Respondenten noemen voor kwartiermakers onder meer de vaardigheid om medewerkers te selecteren voor nieuwe functies en de vaardigheid om effectief te kunnen omgaan met voorlopers, meelopers en achterblijvers.

Uit de interviews komen zowel voorbeelden van interne als van (tijdelijk) ingehuurde externe kwartiermakers naar voren. In enkele gevallen is de kwartiermaker ook beoogd afdelingsmanager.

 Voor wethouders wijzen respondenten op het goed kunnen onderhouden van contacten met (bestuurders van) externe samenwerkingsorganisaties en op het kunnen omgaan met ontevredenheid in de maatschappij (en gemeenteraad) naar aanleiding van gemaakte fouten in de dienstverlening.

Drie kwartiermakers

‘Het kwartiermaken is een organisatorische taak waarbij een structurele organisatie neergezet wordt. We hebben drie kwartiermakers. Kwartiermaker A heeft als taak het creëren van de afdeling Sociaal Domein. Kwartiermaker B zet een sociaal team op en kwartiermaker C zal de loketfunctie neerzetten.’

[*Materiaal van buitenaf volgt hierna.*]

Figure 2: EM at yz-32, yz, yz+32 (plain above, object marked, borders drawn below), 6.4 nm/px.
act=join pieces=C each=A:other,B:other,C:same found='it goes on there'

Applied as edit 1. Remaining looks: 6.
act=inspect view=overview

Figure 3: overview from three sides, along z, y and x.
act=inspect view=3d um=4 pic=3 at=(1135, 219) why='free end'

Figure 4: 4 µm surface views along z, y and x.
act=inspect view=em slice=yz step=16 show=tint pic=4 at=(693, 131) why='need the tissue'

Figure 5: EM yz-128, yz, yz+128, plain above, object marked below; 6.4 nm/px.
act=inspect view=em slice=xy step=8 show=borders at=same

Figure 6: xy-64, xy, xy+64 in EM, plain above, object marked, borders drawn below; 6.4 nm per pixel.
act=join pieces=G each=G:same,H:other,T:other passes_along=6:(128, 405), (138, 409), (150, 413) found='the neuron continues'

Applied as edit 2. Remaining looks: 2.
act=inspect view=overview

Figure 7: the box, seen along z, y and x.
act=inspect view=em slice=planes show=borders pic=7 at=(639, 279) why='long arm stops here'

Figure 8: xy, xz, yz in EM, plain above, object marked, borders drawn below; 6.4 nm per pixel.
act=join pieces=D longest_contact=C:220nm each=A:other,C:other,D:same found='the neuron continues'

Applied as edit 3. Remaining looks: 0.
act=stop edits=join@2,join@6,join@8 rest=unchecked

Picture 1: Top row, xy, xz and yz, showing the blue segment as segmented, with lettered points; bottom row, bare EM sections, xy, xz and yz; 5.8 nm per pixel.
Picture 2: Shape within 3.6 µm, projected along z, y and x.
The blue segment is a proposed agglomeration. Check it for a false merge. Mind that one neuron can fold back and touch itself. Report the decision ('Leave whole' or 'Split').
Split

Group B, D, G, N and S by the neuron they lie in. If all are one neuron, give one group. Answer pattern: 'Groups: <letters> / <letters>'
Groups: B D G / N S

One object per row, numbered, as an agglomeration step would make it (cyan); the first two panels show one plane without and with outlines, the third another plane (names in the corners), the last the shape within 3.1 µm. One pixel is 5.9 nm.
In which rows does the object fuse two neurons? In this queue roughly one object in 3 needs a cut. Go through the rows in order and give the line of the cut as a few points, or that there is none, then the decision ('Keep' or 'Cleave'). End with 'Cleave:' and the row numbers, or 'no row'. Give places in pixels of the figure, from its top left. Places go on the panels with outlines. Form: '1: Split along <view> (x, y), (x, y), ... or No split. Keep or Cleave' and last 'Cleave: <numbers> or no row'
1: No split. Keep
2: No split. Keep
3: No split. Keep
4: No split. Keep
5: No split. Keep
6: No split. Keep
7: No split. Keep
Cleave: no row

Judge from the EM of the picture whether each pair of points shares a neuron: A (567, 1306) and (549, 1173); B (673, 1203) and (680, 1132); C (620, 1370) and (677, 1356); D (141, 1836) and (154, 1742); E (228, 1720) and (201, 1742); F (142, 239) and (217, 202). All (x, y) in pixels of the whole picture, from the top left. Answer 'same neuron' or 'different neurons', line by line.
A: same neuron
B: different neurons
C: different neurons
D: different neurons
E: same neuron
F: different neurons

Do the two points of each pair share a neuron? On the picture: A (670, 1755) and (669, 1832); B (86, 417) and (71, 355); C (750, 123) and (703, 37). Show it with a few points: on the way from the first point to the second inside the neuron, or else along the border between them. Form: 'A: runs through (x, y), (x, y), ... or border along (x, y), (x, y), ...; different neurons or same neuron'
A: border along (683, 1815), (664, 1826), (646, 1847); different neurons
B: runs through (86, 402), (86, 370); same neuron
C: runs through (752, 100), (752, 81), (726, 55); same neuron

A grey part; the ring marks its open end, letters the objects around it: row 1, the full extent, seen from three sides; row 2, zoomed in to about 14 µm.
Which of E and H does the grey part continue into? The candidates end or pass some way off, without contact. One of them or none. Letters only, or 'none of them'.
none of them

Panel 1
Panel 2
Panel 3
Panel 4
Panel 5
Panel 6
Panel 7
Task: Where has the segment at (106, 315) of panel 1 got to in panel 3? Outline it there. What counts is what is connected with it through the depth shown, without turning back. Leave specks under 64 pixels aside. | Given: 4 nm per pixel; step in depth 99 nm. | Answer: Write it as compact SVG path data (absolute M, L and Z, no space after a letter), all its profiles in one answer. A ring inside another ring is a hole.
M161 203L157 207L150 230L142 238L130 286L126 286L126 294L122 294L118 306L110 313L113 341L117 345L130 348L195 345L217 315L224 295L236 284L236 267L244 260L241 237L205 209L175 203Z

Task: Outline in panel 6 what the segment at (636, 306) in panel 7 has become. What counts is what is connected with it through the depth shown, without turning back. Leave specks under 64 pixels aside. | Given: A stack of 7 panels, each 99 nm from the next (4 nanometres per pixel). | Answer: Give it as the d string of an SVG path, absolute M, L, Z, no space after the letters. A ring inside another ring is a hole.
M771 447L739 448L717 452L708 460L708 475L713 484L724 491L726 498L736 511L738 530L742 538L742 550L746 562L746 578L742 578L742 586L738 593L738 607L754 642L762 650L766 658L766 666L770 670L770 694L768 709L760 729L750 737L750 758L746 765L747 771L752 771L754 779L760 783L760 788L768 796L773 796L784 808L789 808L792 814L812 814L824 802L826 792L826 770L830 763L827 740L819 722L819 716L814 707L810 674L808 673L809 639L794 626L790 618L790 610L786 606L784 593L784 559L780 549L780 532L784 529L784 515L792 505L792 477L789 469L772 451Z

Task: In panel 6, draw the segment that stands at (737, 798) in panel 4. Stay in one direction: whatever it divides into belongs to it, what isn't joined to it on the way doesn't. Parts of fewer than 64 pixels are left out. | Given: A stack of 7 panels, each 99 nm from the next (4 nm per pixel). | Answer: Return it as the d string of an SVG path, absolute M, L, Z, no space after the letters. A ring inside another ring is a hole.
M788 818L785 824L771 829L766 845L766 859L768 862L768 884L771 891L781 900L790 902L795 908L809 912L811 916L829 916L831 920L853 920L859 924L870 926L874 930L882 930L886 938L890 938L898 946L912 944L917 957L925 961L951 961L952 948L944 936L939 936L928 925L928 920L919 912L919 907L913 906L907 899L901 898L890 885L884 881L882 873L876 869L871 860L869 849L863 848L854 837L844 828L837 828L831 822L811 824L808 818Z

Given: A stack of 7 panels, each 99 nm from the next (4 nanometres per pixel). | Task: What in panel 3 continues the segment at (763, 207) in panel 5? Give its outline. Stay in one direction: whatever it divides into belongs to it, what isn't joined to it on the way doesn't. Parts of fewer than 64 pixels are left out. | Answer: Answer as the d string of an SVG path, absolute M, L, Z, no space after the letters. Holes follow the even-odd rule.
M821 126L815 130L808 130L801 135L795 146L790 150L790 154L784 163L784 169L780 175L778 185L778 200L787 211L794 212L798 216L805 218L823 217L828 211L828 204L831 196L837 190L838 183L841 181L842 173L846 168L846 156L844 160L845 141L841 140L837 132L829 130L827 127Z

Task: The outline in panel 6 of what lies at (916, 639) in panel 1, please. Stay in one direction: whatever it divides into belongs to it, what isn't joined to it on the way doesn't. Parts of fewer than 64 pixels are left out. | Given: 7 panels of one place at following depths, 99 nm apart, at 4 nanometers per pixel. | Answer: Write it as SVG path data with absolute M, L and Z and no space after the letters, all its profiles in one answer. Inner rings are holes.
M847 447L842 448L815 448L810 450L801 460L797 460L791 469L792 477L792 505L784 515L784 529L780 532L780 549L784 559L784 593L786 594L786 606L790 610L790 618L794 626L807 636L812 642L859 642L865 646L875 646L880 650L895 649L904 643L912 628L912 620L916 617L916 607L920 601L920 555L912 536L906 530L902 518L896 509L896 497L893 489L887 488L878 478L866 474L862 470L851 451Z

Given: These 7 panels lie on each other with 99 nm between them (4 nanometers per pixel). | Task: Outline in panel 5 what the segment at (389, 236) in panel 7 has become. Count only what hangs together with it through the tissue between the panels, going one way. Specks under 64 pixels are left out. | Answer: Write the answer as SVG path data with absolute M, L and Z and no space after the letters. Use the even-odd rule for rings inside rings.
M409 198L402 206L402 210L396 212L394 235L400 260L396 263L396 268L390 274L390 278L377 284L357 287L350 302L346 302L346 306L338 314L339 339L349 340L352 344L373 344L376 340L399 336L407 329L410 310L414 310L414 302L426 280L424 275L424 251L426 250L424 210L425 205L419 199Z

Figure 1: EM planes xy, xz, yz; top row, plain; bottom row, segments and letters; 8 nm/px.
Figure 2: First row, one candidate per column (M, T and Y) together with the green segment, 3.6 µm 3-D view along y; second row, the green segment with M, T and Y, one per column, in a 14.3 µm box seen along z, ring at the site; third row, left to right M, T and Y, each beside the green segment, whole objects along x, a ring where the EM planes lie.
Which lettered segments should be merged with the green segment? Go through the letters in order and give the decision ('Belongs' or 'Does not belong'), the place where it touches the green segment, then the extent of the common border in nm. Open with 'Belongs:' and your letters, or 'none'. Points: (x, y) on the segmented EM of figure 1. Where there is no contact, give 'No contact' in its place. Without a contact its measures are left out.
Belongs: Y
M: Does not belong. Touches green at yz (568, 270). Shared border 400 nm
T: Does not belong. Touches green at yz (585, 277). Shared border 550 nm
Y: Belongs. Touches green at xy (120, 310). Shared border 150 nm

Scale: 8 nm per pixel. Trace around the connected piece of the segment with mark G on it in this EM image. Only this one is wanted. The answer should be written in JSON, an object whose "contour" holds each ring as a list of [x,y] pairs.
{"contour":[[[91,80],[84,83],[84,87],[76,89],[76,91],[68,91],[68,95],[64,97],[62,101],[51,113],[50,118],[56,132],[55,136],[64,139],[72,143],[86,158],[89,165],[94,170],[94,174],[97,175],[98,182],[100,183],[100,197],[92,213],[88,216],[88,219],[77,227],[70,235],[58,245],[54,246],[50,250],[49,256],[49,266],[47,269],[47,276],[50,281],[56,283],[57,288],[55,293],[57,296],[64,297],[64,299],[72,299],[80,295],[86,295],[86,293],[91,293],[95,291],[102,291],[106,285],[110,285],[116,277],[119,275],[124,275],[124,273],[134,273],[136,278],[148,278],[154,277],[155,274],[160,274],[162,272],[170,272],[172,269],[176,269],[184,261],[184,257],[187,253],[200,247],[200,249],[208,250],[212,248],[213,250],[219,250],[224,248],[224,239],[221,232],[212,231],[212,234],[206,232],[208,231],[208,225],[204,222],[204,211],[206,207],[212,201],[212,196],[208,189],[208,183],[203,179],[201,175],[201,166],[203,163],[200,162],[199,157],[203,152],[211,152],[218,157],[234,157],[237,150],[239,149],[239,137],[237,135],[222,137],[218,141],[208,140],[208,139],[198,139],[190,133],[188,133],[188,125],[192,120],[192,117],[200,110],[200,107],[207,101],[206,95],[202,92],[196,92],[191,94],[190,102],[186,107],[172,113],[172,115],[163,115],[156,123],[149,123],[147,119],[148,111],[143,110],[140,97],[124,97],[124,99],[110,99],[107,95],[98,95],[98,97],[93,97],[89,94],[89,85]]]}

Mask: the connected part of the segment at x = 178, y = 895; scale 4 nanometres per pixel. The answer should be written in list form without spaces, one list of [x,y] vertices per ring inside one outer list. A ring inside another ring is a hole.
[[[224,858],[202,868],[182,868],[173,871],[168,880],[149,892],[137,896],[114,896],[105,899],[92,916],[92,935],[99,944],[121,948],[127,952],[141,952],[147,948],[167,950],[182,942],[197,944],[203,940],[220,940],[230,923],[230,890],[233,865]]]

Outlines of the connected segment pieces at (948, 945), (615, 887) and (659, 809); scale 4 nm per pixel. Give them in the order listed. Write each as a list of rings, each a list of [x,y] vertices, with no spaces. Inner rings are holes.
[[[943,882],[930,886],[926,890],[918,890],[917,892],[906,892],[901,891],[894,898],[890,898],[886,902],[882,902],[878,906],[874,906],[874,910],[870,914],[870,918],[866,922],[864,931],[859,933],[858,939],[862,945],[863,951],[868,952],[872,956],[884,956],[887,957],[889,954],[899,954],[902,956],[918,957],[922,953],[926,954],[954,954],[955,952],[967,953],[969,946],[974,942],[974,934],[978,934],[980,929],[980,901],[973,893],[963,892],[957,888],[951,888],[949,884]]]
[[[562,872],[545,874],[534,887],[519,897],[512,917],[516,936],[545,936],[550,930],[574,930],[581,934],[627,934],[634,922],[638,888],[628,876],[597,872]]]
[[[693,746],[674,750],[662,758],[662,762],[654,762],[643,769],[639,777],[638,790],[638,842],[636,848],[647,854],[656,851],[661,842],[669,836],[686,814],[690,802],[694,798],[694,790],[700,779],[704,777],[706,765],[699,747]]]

Hoofd afdeling Dienstverlening, kleine gemeente

‘Uiteindelijk zijn we met een hele organisatieverandering bezig. Dat gaat veel meer over verandermanagement en leiderschap en hoe je dat vormgeeft. Ik denk dat de rol van het management heel cruciaal is. Leidinggeven aan zo’n verandering vraagt bepaalde competenties, het is belangrijk te bedenken welke manager de beweging gaat trekken.’

Programmamanager Bunnik

Backoffice, Beleid, HR en Inkoop

Uit de inventariserende interviews komt slechts beperkte informatie naar voren over de nieuw benodigde vaardigheden en kennis in de backoffice, op

beleidsafdelingen en op de afdelingen HR en Inkoop. Bovendien bestaan er grote verschillen in de mate waarin er volgens respondenten sprake is van veranderingen op deze afdelingen. Volgens sommige respondenten verandert er voor beleidsmedewerkers bijvoorbeeld bijna niets, terwijl er volgens

anderen juist veel voor hen verandert.11

11 Op basis van de soms korte telefonische interviews kunnen we dit niet nader verklaren.

(28)

20

Backoffice

De backoffice dient ter ondersteuning van de consulenten. In de backoffice worden bijvoorbeeld beschikkingen opgesteld en verstuurd. Meerdere respondenten wijzen erop dat medewerkers in de backoffice lager

gekwalificeerd hoeven zijn dan consulenten die direct contact hebben met burgers.12

Beleidsmedewerkers Zorg, Jeugd en W&I

Zoals in de inleiding hierboven aangegeven, lopen de oordelen van de respondenten over de veranderingen in gevraagde kwaliteiten voor beleidsmedewerkers uiteen. Meerdere respondenten wijzen erop dat van beleidsmedewerkers in de nieuwe situatie wordt verwacht dat zij intensief kunnen samenwerken met de uitvoering in plaats van beleid uitrollen dat zij zelf hebben geformuleerd. Enkele respondenten geven aan dat

beleidsmedewerkers minder gespecialiseerd en breder inzetbaar moeten zijn en dat zij meer integraal moeten kunnen denken.

Inkoop en HRM

Ook voor deze groep functies lijken respondenten van mening te verschillen over de impact van de organisatieveranderingen op de benodigde

vaardigheden. Enerzijds wordt erop gewezen dat er weliswaar op een nieuw terrein zaken moeten worden ingekocht, maar dat het toch inkoop blijft.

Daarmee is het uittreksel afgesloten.